ホアヒンで朝日が見たいと思いました。初めて見る海からの日の出に、感無量でした。赤ともオレンジとも紫ともいえる空に、今日も一日の始まりを伝える太陽がぐんぐんとのぼる。

20081015-malay05.jpg
心をとらえて放さないものって自然によるものが多いと思います。一瞬ですいこまれていくものは、映画でも小説でもなく目の前に広がる圧倒的な大自然。そんなことを思いながら、しばらくそこから離れませんでした。

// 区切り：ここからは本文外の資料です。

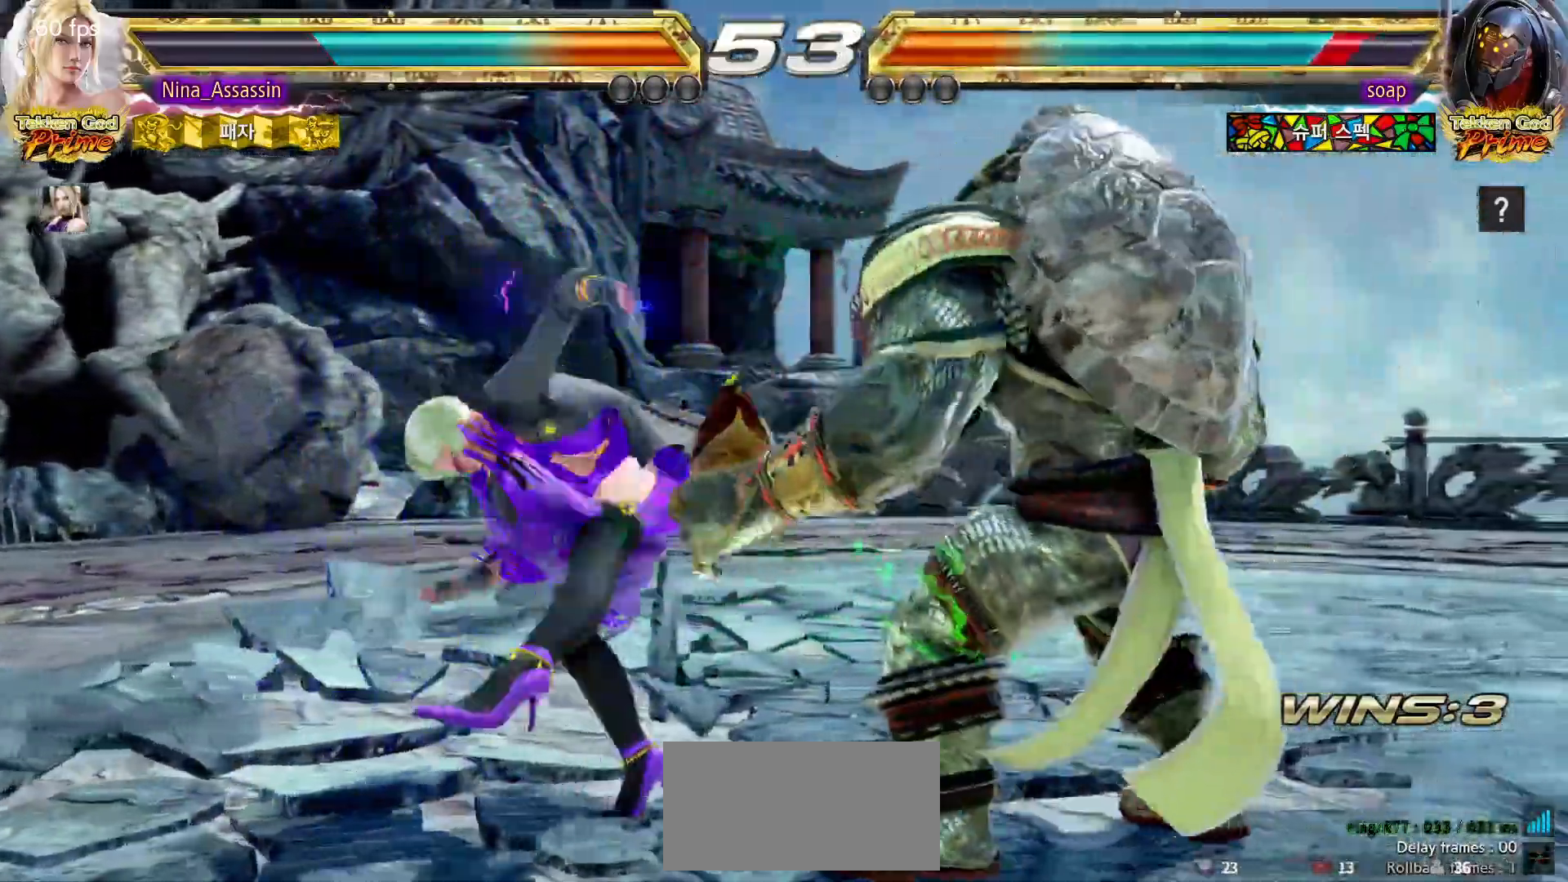
{"buttons": ["TRIANGLE"], "left_stick": "center", "events": [[50, "left_stick", "left"], [367, "left_stick", "center"], [467, "TRIANGLE", "down"]]}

ホアヒンから車を一時間ほど走らせてペチャブリーを訪れました。ケーブルカーで上がったところにある寺院を見学してきました。どこから回ろうかときょろきょろしていると、数人の少年たちがこちらを見てひそひそ話しています。ちょうど、リュックの中にしのばせてあった「ビスコ」を食べていたので「いる?」と聞いてみました。

20081015-malay06.jpg
そして仲良しになりました。手をひっぱって、いろんなところを案内してくれます。みんなでケーブルカーにも乗りました。タイ語を一生懸命に教えてくれるけれど、なかなか言葉でのコミュニケーションが上手くいきません。でもお互いあきらめない。一緒に過ごしているその時間をめいいっぱい楽しもうとするから、笑顔が絶えない。子供ってすごい、と思いました。ぐんぐん彼らのペースに引き込まれ、そしてそれを楽しんでいる自分がいる。帰り際「じゃあ、どうもありがとう」となかなか言い出せませんでした。それでも、私が行くとなるといつまでも、いつまでも手をふってくれる彼ら。振り返るたびに、そんな彼らの姿があるので、いつ振り向かないでおこうかと真剣に悩みました。

夜行バスに乗って、トランという街に向かいました。とても小づくりで、これといった特徴もないのにここを見てみたいと思いました。

一息ついたところで、美容院が目に入りました。この時の私の髪型はお手入れ無しで簡単なくるくるのスパイラルパーマでしたが、ストレートな黒髪のタイ美人のポスターに惹かれて、ふらふらと中に入ってしまいました。英語がまったく通じなかったけれど、筆談とヘアカタログでストレートにしてほしいと伝えました。

台の上に仰向けになり、水道の蛇口から水をぶっかけられて、3回シャンプーされました。もちろん「かゆいところ、ございませんか?」なんて言葉はありません。顔面から耳の中まで水浸しです。大胆です。はやく終わらないかとそればかり願っていました。

しばらくすると、もう日本では見ることがない、あの「板」がでてきて、髪の毛に貼り付けられました。板をはずした後は全スタッフが寄ってきて、目の細かいコームで私の中途半端にのびきった髪の毛を、力をこめてしごきだしました。右に、左にひっぱられ、髪の毛がすべて抜け落ちるのではないかと真剣に心配しました。ここまでで4時間かかりました。

洗い流すと、あら、なかなかいいんじゃないの? という感じになっていました。これで終わりと思っていたら、さらに1時間たっぷりとブラッシングが続けられました。タイ語で、若いスタッフが誉めまくってくれているのがわかります。

「コップンカー」を繰り返しながら、さらさらストレートになった髪の毛を風になびかせて店を出ると、外はすでに真っ暗でした。結局、5時間くらいかかったけれど、あーだこーだとスタッフと騒ぎながら、面白い時間を過ごしました。